• _Assignment_: In the listing below, find each line that holds "lines" and list it.

○ ○ ○

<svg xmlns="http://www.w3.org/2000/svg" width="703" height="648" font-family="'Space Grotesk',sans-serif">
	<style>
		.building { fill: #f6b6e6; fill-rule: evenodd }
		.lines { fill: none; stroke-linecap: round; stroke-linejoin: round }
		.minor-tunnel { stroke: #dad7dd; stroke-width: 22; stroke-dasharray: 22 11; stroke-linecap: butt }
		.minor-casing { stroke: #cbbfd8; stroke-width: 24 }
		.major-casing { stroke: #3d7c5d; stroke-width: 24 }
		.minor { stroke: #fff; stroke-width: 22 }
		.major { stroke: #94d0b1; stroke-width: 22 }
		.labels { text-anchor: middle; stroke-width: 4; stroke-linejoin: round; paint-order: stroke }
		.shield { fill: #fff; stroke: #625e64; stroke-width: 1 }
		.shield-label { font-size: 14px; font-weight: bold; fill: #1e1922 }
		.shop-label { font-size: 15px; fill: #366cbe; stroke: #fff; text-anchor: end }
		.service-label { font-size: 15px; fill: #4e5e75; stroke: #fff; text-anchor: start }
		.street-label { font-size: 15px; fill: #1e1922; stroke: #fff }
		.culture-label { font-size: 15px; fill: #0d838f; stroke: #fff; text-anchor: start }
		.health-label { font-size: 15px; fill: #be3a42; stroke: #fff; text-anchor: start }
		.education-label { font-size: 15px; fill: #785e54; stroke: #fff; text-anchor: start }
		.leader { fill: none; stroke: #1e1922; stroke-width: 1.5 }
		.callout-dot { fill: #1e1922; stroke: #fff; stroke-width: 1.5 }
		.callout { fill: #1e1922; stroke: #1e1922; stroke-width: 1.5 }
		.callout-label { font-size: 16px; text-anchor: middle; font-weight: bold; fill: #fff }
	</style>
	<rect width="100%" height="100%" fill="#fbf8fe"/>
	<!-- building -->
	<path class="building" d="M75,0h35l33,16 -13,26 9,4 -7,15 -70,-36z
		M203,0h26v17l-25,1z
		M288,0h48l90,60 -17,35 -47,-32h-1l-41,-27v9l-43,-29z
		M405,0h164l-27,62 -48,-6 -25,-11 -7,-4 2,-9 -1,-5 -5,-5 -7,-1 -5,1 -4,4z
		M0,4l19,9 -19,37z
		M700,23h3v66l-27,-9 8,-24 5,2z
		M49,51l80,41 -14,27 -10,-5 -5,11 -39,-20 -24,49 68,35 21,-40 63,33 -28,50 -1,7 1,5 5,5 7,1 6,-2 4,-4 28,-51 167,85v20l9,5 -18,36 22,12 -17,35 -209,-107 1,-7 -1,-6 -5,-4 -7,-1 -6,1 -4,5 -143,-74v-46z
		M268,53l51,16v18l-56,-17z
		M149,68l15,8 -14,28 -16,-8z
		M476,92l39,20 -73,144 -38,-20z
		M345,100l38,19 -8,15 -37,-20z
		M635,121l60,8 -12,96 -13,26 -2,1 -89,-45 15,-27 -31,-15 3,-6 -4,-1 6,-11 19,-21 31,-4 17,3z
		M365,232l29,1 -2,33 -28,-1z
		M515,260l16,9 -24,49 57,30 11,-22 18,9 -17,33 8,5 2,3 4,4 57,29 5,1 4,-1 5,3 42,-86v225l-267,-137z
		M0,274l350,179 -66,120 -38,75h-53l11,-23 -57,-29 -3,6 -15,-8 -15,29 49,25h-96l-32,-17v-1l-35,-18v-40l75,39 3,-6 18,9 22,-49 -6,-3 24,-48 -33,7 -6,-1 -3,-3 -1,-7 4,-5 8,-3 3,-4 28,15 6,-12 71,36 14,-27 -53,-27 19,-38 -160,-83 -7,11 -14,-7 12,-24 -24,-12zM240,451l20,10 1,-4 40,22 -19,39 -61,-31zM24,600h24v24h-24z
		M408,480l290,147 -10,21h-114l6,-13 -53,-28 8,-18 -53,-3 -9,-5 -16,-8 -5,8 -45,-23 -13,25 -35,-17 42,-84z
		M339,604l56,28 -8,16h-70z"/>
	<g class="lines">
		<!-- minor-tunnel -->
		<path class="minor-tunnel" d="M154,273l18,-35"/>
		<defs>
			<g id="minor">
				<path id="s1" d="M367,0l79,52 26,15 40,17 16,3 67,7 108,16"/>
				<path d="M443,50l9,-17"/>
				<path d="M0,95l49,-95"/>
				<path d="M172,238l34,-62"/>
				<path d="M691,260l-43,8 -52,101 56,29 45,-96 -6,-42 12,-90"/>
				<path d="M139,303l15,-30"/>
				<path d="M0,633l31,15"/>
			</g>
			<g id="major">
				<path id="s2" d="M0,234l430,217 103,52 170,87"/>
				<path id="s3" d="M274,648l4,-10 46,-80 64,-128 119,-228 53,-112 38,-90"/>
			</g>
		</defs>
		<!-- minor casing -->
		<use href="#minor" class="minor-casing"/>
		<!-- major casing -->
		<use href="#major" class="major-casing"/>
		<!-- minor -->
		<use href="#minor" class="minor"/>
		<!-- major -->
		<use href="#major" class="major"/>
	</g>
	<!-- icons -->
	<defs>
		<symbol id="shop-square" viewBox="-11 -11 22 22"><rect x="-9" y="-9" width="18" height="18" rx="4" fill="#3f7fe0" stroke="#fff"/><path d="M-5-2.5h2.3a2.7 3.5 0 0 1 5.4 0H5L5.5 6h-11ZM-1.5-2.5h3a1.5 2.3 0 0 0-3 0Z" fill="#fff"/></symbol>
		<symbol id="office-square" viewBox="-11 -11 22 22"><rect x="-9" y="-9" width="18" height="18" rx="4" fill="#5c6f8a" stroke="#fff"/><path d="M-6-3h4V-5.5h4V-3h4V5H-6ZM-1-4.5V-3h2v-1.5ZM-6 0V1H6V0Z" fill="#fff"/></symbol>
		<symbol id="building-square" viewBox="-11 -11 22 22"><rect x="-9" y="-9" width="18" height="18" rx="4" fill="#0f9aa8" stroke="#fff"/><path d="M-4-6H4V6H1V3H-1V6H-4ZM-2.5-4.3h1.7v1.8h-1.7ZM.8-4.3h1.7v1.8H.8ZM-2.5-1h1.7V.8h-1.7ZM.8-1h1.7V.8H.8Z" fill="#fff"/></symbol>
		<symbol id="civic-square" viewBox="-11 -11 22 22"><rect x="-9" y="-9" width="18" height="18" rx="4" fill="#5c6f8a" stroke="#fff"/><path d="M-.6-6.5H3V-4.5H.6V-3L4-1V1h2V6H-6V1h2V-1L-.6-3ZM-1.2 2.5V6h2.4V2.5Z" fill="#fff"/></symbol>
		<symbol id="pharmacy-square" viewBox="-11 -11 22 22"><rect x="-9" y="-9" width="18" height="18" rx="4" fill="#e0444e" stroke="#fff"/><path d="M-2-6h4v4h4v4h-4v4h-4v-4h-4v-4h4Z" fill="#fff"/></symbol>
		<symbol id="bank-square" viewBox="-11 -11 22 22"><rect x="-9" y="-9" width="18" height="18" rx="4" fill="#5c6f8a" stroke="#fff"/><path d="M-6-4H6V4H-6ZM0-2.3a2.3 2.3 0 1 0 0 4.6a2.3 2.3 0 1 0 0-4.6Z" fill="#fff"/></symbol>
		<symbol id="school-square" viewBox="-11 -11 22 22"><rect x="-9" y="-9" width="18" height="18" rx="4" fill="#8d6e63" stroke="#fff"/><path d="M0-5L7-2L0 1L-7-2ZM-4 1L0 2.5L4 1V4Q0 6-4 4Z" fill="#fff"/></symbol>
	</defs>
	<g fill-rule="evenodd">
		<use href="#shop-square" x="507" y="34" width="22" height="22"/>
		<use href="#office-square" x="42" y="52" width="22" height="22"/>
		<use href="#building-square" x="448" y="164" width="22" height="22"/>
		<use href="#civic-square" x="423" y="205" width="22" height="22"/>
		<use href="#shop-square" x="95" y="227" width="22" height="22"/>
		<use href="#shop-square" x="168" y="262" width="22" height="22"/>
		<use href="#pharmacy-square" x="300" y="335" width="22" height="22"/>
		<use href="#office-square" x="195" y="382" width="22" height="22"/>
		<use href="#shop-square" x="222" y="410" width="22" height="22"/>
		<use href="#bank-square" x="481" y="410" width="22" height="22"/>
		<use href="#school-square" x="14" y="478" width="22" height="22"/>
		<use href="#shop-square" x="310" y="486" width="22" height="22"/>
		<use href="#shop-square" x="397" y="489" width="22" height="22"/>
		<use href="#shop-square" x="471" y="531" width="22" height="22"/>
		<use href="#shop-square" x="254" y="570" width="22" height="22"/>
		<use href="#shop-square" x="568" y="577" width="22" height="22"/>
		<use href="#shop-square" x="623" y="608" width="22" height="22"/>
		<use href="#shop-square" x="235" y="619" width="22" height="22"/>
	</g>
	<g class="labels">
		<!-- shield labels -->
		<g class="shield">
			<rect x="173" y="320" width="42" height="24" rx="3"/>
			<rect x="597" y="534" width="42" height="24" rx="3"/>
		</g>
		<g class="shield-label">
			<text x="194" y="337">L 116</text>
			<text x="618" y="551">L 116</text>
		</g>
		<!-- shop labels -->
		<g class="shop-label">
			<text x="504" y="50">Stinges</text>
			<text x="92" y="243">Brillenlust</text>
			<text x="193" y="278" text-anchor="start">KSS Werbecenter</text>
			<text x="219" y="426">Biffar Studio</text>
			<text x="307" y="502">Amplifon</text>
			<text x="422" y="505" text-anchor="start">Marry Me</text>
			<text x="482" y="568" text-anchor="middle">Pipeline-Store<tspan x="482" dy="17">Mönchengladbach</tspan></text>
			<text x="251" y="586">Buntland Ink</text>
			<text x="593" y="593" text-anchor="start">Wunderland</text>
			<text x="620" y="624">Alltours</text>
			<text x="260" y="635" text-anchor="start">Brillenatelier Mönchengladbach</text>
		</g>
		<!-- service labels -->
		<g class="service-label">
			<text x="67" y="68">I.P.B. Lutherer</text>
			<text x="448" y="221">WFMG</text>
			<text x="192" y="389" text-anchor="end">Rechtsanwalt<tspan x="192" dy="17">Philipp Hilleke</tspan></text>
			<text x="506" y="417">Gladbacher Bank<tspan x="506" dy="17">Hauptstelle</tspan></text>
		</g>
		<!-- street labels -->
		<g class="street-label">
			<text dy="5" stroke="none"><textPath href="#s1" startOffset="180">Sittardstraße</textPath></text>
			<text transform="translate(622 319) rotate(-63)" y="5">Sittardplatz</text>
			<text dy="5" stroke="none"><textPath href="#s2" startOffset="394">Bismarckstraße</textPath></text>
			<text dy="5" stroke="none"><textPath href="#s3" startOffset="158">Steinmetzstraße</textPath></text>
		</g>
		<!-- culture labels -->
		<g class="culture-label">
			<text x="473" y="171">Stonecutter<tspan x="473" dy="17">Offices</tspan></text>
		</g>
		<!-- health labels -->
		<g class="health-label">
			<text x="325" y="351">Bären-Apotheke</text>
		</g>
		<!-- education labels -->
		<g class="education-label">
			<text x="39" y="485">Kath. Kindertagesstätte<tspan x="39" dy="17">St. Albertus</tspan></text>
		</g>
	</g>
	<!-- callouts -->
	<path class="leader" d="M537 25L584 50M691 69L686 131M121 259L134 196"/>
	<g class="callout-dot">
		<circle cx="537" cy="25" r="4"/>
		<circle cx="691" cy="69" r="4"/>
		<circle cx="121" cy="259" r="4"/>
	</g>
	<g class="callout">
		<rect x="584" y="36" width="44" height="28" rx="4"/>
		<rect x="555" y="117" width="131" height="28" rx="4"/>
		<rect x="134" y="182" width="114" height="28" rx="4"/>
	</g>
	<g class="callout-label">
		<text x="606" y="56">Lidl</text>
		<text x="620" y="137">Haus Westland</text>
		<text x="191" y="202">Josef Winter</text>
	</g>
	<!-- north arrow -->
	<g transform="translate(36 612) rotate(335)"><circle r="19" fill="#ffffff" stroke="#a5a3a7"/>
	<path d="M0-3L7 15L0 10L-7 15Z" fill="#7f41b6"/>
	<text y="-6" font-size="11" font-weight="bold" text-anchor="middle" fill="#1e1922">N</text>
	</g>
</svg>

○ ○ ○

• _Answer for this exercise_:
		.lines { fill: none; stroke-linecap: round; stroke-linejoin: round }
	<g class="lines">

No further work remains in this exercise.